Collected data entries
+-------+
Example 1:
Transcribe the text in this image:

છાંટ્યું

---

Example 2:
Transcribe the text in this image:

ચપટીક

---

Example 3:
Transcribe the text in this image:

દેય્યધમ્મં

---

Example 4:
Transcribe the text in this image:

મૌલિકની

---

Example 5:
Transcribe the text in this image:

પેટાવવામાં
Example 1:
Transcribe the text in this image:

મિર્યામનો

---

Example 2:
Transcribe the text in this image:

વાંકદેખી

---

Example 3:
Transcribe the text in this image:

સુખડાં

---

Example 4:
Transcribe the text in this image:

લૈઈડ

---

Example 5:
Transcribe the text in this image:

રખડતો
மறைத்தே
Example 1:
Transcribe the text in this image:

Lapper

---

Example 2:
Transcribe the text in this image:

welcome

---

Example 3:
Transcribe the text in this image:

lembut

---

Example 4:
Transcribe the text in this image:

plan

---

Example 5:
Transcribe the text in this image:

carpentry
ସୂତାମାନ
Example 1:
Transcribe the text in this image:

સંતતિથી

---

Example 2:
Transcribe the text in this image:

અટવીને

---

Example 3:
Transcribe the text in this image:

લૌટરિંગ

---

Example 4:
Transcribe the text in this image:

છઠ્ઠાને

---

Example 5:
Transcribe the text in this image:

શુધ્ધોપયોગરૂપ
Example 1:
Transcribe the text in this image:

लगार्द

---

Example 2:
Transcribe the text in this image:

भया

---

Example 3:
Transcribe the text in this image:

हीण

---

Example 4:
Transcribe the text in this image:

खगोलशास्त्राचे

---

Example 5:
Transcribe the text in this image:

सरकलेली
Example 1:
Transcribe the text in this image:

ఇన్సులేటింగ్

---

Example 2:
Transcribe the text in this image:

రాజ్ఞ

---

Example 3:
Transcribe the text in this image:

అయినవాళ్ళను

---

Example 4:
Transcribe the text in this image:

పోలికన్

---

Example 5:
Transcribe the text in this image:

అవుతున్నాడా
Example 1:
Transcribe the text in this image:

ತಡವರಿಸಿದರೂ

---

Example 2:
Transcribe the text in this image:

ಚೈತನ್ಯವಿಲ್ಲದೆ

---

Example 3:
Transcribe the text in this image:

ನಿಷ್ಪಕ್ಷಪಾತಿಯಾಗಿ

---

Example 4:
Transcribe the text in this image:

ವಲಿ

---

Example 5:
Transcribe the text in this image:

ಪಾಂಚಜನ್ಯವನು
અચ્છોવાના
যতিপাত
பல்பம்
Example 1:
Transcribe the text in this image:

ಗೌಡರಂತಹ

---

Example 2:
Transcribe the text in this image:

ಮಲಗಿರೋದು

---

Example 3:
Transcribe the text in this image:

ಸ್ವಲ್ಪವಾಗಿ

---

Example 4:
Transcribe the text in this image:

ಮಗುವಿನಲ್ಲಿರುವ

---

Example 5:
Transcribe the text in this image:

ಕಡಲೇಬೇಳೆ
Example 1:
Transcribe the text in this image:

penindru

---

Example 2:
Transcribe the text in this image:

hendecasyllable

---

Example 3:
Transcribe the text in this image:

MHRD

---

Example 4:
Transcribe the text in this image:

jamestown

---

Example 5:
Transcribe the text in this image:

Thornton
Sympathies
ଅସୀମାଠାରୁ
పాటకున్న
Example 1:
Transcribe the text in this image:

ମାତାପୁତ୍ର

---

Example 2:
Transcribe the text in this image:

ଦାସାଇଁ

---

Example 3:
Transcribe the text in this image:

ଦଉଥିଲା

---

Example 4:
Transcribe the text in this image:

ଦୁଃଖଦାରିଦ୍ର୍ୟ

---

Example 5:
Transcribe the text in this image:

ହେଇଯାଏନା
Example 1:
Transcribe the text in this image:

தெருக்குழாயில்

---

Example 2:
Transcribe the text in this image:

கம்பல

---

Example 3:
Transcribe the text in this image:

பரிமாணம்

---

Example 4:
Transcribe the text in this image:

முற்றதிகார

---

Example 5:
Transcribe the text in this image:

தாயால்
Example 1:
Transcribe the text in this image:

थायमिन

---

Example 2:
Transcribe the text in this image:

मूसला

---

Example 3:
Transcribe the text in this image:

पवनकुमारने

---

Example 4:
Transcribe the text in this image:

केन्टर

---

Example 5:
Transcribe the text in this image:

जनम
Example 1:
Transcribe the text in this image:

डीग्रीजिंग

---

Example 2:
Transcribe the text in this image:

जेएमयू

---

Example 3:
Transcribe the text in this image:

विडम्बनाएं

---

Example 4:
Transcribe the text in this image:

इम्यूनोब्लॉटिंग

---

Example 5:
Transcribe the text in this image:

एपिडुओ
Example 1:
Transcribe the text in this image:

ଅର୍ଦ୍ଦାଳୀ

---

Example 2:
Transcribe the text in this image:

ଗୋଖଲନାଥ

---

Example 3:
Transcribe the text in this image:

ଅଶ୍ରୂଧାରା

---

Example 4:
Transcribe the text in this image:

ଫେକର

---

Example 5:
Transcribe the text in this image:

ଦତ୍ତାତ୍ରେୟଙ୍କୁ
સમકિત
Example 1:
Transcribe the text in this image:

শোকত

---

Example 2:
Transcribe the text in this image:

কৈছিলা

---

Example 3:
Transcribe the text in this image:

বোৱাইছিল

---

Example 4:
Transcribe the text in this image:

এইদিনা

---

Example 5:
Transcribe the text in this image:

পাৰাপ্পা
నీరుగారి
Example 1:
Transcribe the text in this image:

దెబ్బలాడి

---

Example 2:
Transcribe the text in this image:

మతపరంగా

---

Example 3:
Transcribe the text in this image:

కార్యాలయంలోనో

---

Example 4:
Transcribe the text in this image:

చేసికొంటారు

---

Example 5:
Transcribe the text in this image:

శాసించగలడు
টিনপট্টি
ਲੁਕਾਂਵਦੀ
+-------+
# WHAT YOU WILL DO
Every line above must be repeated exactly as it appears.

# SOLUTION BELOW
Example 1:
Transcribe the text in this image:

છાંટ્યું

---

Example 2:
Transcribe the text in this image:

ચપટીક

---

Example 3:
Transcribe the text in this image:

દેય્યધમ્મં

---

Example 4:
Transcribe the text in this image:

મૌલિકની

---

Example 5:
Transcribe the text in this image:

પેટાવવામાં
Example 1:
Transcribe the text in this image:

મિર્યામનો

---

Example 2:
Transcribe the text in this image:

વાંકદેખી

---

Example 3:
Transcribe the text in this image:

સુખડાં

---

Example 4:
Transcribe the text in this image:

લૈઈડ

---

Example 5:
Transcribe the text in this image:

રખડતો
மறைத்தே
Example 1:
Transcribe the text in this image:

Lapper

---

Example 2:
Transcribe the text in this image:

welcome

---

Example 3:
Transcribe the text in this image:

lembut

---

Example 4:
Transcribe the text in this image:

plan

---

Example 5:
Transcribe the text in this image:

carpentry
ସୂତାମାନ
Example 1:
Transcribe the text in this image:

સંતતિથી

---

Example 2:
Transcribe the text in this image:

અટવીને

---

Example 3:
Transcribe the text in this image:

લૌટરિંગ

---

Example 4:
Transcribe the text in this image:

છઠ્ઠાને

---

Example 5:
Transcribe the text in this image:

શુધ્ધોપયોગરૂપ
Example 1:
Transcribe the text in this image:

लगार्द

---

Example 2:
Transcribe the text in this image:

भया

---

Example 3:
Transcribe the text in this image:

हीण

---

Example 4:
Transcribe the text in this image:

खगोलशास्त्राचे

---

Example 5:
Transcribe the text in this image:

सरकलेली
Example 1:
Transcribe the text in this image:

ఇన్సులేటింగ్

---

Example 2:
Transcribe the text in this image:

రాజ్ఞ

---

Example 3:
Transcribe the text in this image:

అయినవాళ్ళను

---

Example 4:
Transcribe the text in this image:

పోలికన్

---

Example 5:
Transcribe the text in this image:

అవుతున్నాడా
Example 1:
Transcribe the text in this image:

ತಡವರಿಸಿದರೂ

---

Example 2:
Transcribe the text in this image:

ಚೈತನ್ಯವಿಲ್ಲದೆ

---

Example 3:
Transcribe the text in this image:

ನಿಷ್ಪಕ್ಷಪಾತಿಯಾಗಿ

---

Example 4:
Transcribe the text in this image:

ವಲಿ

---

Example 5:
Transcribe the text in this image:

ಪಾಂಚಜನ್ಯವನು
અચ્છોવાના
যতিপাত
பல்பம்
Example 1:
Transcribe the text in this image:

ಗೌಡರಂತಹ

---

Example 2:
Transcribe the text in this image:

ಮಲಗಿರೋದು

---

Example 3:
Transcribe the text in this image:

ಸ್ವಲ್ಪವಾಗಿ

---

Example 4:
Transcribe the text in this image:

ಮಗುವಿನಲ್ಲಿರುವ

---

Example 5:
Transcribe the text in this image:

ಕಡಲೇಬೇಳೆ
Example 1:
Transcribe the text in this image:

penindru

---

Example 2:
Transcribe the text in this image:

hendecasyllable

---

Example 3:
Transcribe the text in this image:

MHRD

---

Example 4:
Transcribe the text in this image:

jamestown

---

Example 5:
Transcribe the text in this image:

Thornton
Sympathies
ଅସୀମାଠାରୁ
పాటకున్న
Example 1:
Transcribe the text in this image:

ମାତାପୁତ୍ର

---

Example 2:
Transcribe the text in this image:

ଦାସାଇଁ

---

Example 3:
Transcribe the text in this image:

ଦଉଥିଲା

---

Example 4:
Transcribe the text in this image:

ଦୁଃଖଦାରିଦ୍ର୍ୟ

---

Example 5:
Transcribe the text in this image:

ହେଇଯାଏନା
Example 1:
Transcribe the text in this image:

தெருக்குழாயில்

---

Example 2:
Transcribe the text in this image:

கம்பல

---

Example 3:
Transcribe the text in this image:

பரிமாணம்

---

Example 4:
Transcribe the text in this image:

முற்றதிகார

---

Example 5:
Transcribe the text in this image:

தாயால்
Example 1:
Transcribe the text in this image:

थायमिन

---

Example 2:
Transcribe the text in this image:

मूसला

---

Example 3:
Transcribe the text in this image:

पवनकुमारने

---

Example 4:
Transcribe the text in this image:

केन्टर

---

Example 5:
Transcribe the text in this image:

जनम
Example 1:
Transcribe the text in this image:

डीग्रीजिंग

---

Example 2:
Transcribe the text in this image:

जेएमयू

---

Example 3:
Transcribe the text in this image:

विडम्बनाएं

---

Example 4:
Transcribe the text in this image:

इम्यूनोब्लॉटिंग

---

Example 5:
Transcribe the text in this image:

एपिडुओ
Example 1:
Transcribe the text in this image:

ଅର୍ଦ୍ଦାଳୀ

---

Example 2:
Transcribe the text in this image:

ଗୋଖଲନାଥ

---

Example 3:
Transcribe the text in this image:

ଅଶ୍ରୂଧାରା

---

Example 4:
Transcribe the text in this image:

ଫେକର

---

Example 5:
Transcribe the text in this image:

ଦତ୍ତାତ୍ରେୟଙ୍କୁ
સમકિત
Example 1:
Transcribe the text in this image:

শোকত

---

Example 2:
Transcribe the text in this image:

কৈছিলা

---

Example 3:
Transcribe the text in this image:

বোৱাইছিল

---

Example 4:
Transcribe the text in this image:

এইদিনা

---

Example 5:
Transcribe the text in this image:

পাৰাপ্পা
నీరుగారి
Example 1:
Transcribe the text in this image:

దెబ్బలాడి

---

Example 2:
Transcribe the text in this image:

మతపరంగా

---

Example 3:
Transcribe the text in this image:

కార్యాలయంలోనో

---

Example 4:
Transcribe the text in this image:

చేసికొంటారు

---

Example 5:
Transcribe the text in this image:

శాసించగలడు
টিনপট্টি
ਲੁਕਾਂਵਦੀ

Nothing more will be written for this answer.